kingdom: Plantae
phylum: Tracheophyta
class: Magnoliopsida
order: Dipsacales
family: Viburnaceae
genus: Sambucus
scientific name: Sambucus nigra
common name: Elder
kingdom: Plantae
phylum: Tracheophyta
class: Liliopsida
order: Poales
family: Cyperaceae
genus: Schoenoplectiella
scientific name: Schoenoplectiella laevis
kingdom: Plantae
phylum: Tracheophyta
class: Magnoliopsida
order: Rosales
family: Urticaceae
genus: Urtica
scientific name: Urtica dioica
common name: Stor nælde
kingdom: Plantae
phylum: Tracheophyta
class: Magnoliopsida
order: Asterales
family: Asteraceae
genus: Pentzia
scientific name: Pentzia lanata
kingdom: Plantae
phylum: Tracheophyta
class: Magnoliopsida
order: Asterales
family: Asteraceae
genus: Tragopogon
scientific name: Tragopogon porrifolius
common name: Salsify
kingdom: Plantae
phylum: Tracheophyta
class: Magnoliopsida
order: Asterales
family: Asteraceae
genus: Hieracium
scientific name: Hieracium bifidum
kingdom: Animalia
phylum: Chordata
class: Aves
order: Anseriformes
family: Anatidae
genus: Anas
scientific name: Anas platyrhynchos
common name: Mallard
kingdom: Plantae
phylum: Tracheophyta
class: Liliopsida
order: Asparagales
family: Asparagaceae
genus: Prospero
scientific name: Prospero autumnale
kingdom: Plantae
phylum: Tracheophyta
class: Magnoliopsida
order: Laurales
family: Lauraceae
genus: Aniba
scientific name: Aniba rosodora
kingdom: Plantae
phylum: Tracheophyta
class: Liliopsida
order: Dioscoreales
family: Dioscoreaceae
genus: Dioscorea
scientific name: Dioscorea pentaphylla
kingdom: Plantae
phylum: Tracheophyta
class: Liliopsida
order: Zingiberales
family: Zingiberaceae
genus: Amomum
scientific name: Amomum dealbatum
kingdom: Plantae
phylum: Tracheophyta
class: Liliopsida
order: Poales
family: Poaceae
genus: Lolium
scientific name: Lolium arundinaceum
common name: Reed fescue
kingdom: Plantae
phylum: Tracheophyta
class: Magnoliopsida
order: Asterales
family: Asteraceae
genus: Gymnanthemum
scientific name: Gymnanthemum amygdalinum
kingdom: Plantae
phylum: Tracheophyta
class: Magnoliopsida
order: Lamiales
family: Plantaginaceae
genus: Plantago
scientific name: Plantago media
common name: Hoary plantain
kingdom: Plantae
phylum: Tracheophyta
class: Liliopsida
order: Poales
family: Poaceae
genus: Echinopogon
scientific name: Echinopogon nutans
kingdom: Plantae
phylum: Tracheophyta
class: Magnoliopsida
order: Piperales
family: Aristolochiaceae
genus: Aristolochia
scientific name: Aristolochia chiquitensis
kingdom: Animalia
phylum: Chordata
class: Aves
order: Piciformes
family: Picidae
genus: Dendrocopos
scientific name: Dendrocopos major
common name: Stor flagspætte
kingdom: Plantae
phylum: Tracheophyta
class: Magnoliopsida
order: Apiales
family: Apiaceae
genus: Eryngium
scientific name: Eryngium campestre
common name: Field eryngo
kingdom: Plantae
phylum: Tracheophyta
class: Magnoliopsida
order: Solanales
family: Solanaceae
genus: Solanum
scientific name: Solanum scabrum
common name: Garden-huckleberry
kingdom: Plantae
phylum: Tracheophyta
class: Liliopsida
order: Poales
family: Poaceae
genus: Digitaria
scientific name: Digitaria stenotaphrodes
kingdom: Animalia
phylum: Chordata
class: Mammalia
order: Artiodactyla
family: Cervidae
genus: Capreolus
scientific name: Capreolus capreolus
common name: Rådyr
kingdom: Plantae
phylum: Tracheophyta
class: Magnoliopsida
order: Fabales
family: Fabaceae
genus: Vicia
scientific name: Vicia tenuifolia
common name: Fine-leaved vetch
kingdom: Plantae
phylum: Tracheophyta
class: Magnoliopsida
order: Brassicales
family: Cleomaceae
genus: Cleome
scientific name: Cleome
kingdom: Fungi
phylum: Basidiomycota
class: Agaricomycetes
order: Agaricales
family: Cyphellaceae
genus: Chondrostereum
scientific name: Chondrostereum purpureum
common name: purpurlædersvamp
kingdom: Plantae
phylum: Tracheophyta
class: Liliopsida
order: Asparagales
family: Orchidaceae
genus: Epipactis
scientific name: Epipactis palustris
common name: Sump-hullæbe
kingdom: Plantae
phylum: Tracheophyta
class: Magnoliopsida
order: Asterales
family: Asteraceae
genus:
^^^^^^^^^^^^^^^^
Rewrite the data from the line with "genus: Tragopogon" through the line with "scientific name: Lolium arundinaceum", replacing "common name" with "vernacular name" and leaving everything else unchanged.

- **EXERCISE ANSWER**
genus: Tragopogon
scientific name: Tragopogon porrifolius
vernacular name: Salsify
kingdom: Plantae
phylum: Tracheophyta
class: Magnoliopsida
order: Asterales
family: Asteraceae
genus: Hieracium
scientific name: Hieracium bifidum
kingdom: Animalia
phylum: Chordata
class: Aves
order: Anseriformes
family: Anatidae
genus: Anas
scientific name: Anas platyrhynchos
vernacular name: Mallard
kingdom: Plantae
phylum: Tracheophyta
class: Liliopsida
order: Asparagales
family: Asparagaceae
genus: Prospero
scientific name: Prospero autumnale
kingdom: Plantae
phylum: Tracheophyta
class: Magnoliopsida
order: Laurales
family: Lauraceae
genus: Aniba
scientific name: Aniba rosodora
kingdom: Plantae
phylum: Tracheophyta
class: Liliopsida
order: Dioscoreales
family: Dioscoreaceae
genus: Dioscorea
scientific name: Dioscorea pentaphylla
kingdom: Plantae
phylum: Tracheophyta
class: Liliopsida
order: Zingiberales
family: Zingiberaceae
genus: Amomum
scientific name: Amomum dealbatum
kingdom: Plantae
phylum: Tracheophyta
class: Liliopsida
order: Poales
family: Poaceae
genus: Lolium
scientific name: Lolium arundinaceum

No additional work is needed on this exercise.